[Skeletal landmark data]
____________________
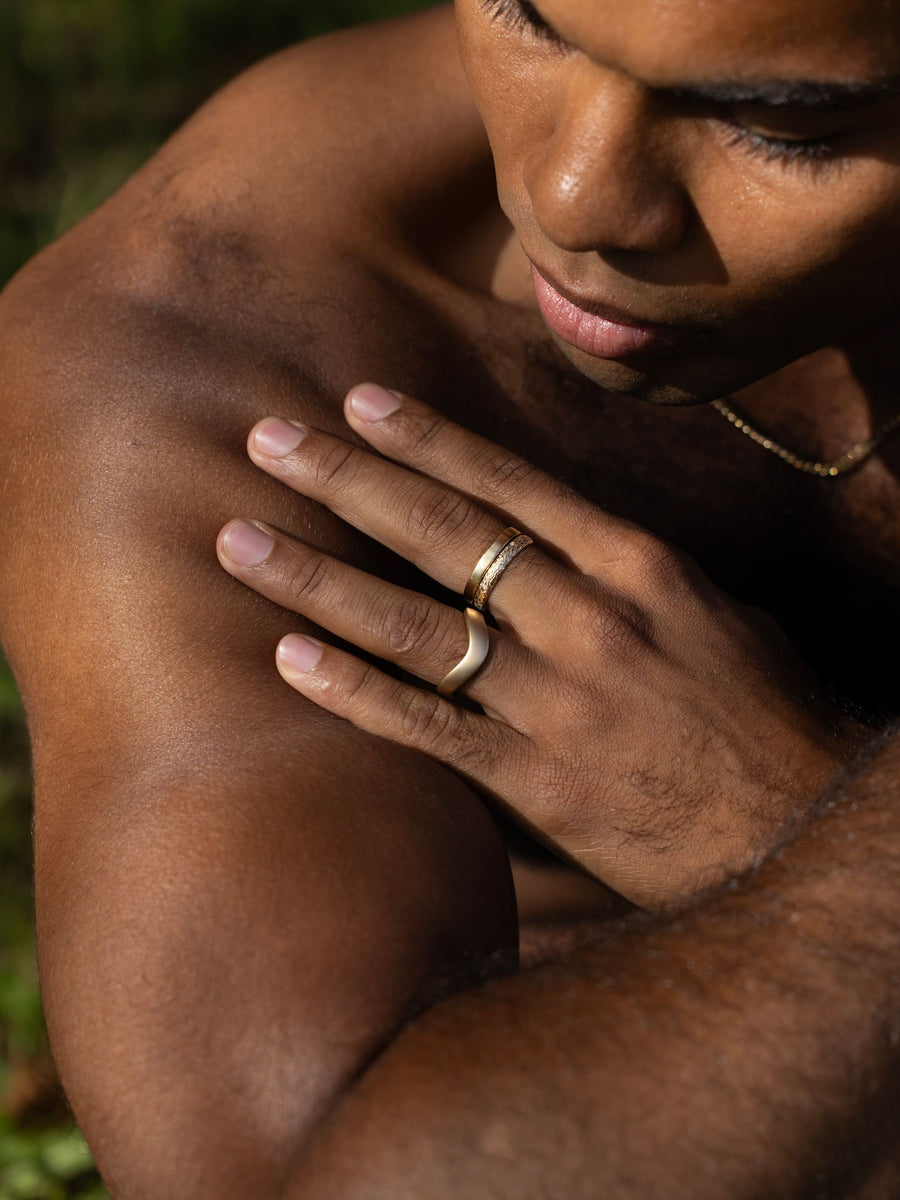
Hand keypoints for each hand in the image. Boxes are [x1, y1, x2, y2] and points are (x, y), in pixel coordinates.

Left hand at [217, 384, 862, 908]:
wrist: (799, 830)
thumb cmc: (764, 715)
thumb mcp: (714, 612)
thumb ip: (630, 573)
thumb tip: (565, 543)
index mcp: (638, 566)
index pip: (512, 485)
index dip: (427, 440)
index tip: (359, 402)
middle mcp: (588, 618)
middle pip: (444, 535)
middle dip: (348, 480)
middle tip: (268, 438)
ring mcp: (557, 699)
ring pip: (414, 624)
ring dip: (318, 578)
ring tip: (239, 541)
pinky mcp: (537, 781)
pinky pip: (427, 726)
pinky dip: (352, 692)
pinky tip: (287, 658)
____________________
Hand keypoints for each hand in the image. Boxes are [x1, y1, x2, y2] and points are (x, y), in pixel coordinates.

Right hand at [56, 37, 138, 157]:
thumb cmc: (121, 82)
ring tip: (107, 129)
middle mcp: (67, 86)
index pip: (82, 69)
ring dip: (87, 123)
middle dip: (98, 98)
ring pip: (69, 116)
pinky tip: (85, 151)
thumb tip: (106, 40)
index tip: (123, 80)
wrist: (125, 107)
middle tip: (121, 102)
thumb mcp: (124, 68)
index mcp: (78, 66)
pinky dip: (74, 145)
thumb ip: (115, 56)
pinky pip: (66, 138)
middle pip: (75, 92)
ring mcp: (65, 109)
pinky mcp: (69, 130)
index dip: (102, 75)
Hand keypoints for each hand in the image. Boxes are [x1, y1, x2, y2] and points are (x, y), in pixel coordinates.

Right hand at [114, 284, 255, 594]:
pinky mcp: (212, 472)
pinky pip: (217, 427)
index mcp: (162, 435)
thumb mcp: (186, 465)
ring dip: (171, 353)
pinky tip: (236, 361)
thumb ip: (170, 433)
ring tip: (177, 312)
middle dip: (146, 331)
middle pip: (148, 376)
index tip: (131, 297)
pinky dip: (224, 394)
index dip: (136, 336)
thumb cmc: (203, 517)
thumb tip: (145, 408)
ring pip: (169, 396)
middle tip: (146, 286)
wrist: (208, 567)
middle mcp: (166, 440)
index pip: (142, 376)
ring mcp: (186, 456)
____________________
Return the total number of lines in the records that contain "pinky", without any explanation.

● **RESULT OF THIS EXERCISE**
12